For my ETBE-Mon [1] monitoring system I recently added a monitor for the Linux load average. The Unix load average isn’t a very good metric for monitoring system load, but it’s well known and easy to use. I’ve previously written about the Linux load average and how it’s apparently different from other Unix like OSs [2]. The monitor is still named loadavg but I’ve now made it also monitor on the usage of memory because excessive memory use and load average are often correlated.
For issues that might be transient it’s good to have a monitoring system give a reasonable amount of information about the problem so it can be diagnosed later on. So when the load average monitor gives an alert I have it display a list of D state processes (if any), a list of the top 10 processes using the most CPU time if they are using more than 5%, and a list of the top 10 processes using the most RAM if they are using more than 2% total virtual memory.

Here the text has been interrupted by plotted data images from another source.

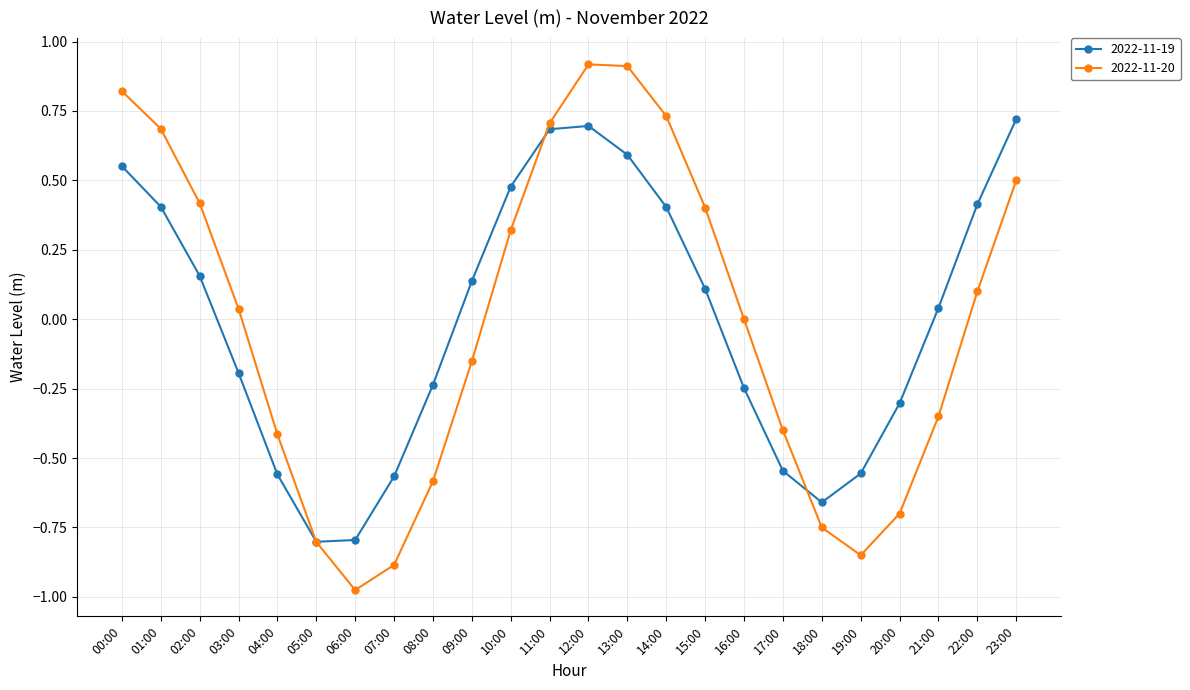

What is the maximum value for 2022-11-20?

0.9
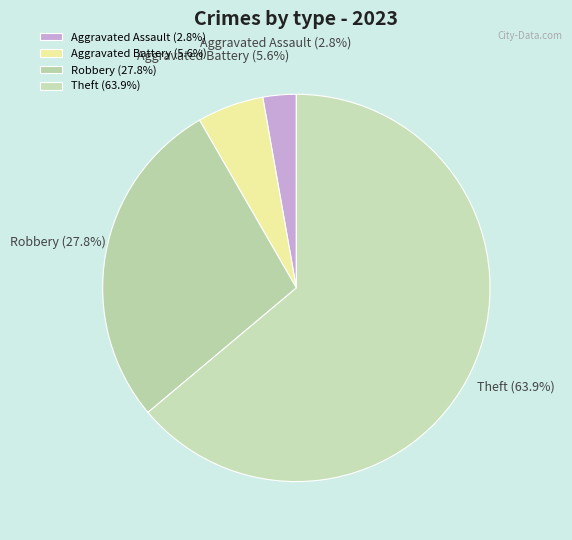

Is there any slice that represents more than half of the pie?

Yes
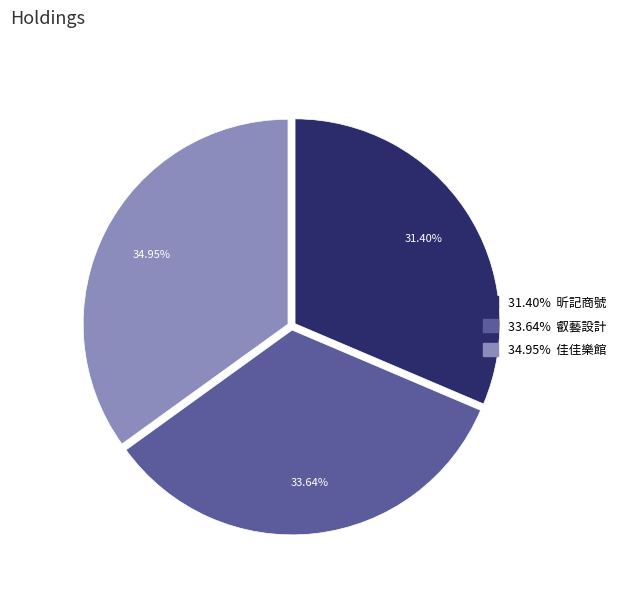

Is there any slice that represents more than half of the pie?

No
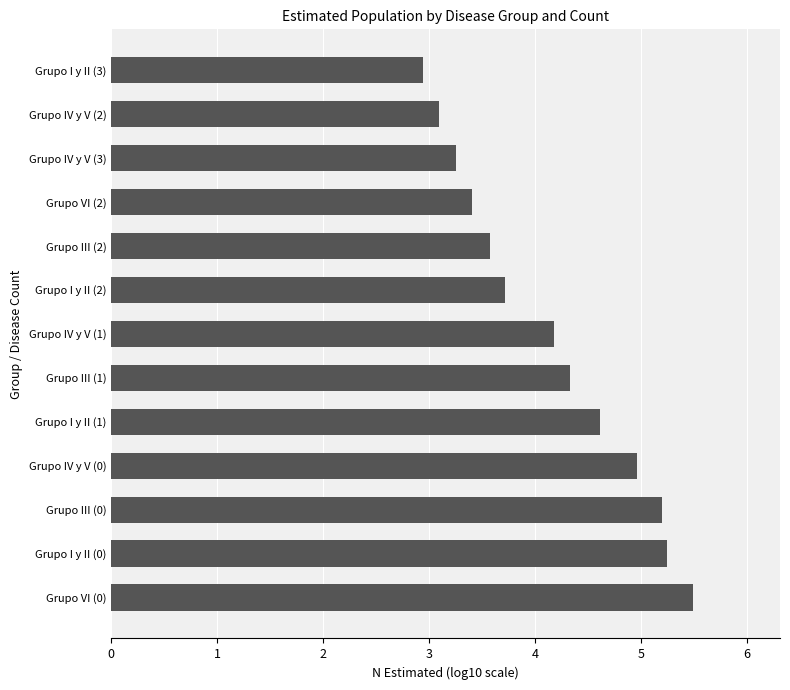

What is the maximum value shown in the chart?

5.5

For documenting the output of the free(1) command (or /proc/meminfo when writing a program to do it) the best page I found was this StackExchange page [3]. So I compare MemAvailable+SwapFree to MemTotal+SwapTotal to determine the percentage of virtual memory used.

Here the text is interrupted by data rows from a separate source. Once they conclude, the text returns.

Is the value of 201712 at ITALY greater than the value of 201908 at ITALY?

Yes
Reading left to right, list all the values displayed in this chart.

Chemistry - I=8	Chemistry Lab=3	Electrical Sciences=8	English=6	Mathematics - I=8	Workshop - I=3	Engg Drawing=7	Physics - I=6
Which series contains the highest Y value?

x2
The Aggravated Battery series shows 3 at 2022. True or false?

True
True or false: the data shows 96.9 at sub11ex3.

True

Any suggestions on how I could improve this?
The code is in the recent releases of etbemon, it’s in Debian/Unstable, on the project page on my site, and here’s a link to the loadave.monitor script in the Debian Salsa Git repository [4].
Why not using PSI? https://facebookmicrosites.github.io/psi/docs/overview.html
How some other do it https://github.com/shirou/gopsutil/blob/33820ab93048c0de8edf2a8d72c102badc508424/mem/mem_linux.go#L240
Thanks for the comments. PSI is interesting and it’s enabled by default in Debian kernels in Unstable and Testing but not in Buster. Most of my development is aimed at Debian so PSI is something I need to target. The github code is interesting, I’ll read that too.
https://raymii.org/s/
Remy posted a link to this post on lobste.rs and many people read it from there. Thanks Remy!